I listened to '44 Furtwängler too. I also have Celibidache/EMI, Wand/BPO and Giulini/DG - all very nice as well. Prompted by Mahlerian's comment, I was planning to pay special attention to the second movement, but unfortunately I dozed off (not literally, but I started day-dreaming) right as the trio kicked in, only to be suddenly awoken by the scherzo theme to realize I had missed the trio.. Whoops! Next time, I suppose. The third movement was wonderful as always.
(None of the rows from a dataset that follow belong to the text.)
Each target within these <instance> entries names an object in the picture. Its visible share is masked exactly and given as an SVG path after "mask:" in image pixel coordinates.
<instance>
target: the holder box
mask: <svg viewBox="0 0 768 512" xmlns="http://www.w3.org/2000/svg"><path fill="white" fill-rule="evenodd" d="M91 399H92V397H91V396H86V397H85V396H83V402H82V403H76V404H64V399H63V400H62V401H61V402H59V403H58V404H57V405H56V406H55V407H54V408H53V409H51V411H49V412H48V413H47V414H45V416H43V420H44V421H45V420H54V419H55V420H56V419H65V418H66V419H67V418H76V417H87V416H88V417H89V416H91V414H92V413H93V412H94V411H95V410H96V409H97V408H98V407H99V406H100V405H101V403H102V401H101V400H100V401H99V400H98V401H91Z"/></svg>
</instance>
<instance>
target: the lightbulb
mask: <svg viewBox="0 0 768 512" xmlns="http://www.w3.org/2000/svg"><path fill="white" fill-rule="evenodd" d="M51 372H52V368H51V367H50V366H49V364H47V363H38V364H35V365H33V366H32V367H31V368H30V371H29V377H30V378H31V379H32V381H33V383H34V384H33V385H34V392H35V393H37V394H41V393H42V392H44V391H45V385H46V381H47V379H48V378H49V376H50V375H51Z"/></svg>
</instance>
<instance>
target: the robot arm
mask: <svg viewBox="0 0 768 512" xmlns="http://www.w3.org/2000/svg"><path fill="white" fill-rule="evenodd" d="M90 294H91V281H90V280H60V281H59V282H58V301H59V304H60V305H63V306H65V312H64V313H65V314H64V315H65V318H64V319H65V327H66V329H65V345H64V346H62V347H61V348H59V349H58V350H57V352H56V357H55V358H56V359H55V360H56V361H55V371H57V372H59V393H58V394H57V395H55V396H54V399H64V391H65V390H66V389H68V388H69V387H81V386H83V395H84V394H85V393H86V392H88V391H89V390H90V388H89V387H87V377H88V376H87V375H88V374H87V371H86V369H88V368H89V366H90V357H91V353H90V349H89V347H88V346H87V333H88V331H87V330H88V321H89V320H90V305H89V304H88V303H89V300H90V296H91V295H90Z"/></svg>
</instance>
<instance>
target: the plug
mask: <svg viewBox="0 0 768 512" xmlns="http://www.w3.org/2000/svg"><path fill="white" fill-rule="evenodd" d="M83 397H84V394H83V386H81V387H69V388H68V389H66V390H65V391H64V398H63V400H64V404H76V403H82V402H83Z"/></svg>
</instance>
I sat on the ground in contended awe during the last five minutes.


----------



## Itullian (Aug 27, 2011)

Listened to the Wand Kolner 9th.
I was riveted thru the whole thing.

Man, how I wish he'd have finished it.


----------



## techniquest (Aug 3, 2012)

I'm really sorry guys, but it did nothing for me at all.  
I just can't get Bruckner.


----------



## Blancrocher (Jul 6, 2013)

techniquest said:


> I'm really sorry guys, but it did nothing for me at all.
> I just can't get Bruckner.


Don't let it get you down--there is still plenty of time to fall in love with Bruckner.

Except, perhaps, in Celibidache's versions.
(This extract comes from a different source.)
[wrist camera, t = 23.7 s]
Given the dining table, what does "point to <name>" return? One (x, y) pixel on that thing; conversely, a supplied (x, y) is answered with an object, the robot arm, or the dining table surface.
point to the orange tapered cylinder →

*p.s.* I'm a little late, but I'll take the next available opportunity to follow Vaneyes' lead and listen to Jochum in the 9th.

*pps* Actually, I think I'll try one of those Boulez versions, which I haven't heard--I love his 8th.


----------



## joen_cph (Jan 17, 2010)

techniquest said:


> I'm really sorry guys, but it did nothing for me at all.
> I just can't get Bruckner.


The most regular performance in the Paternostro set is the 5th Symphony - don´t know if you have tried that yet, if not, perhaps the slow movement would be of interest, as a better start.


----------



## AClockworkOrange (May 24, 2012)

Time got the better of me so I only had time for one. As I seem to have neglected it, I opted for Klemperer and the Philharmonia.

Whilst it doesn't surpass Wand and Celibidache, I really enjoyed the recording - it is much stronger than I remembered. The Philharmonia (inc New.) has a very distinctive sound and excellent recording quality.


----------



## Überstürzter Neumann (Jan 1, 2014)

I also prefer Wand/Berlin. However, I have a question for you experts. How do you regard Skrowaczewski and Saarbrücken RSO? I have that whole cycle and to my untrained ears it sounds very good.


----------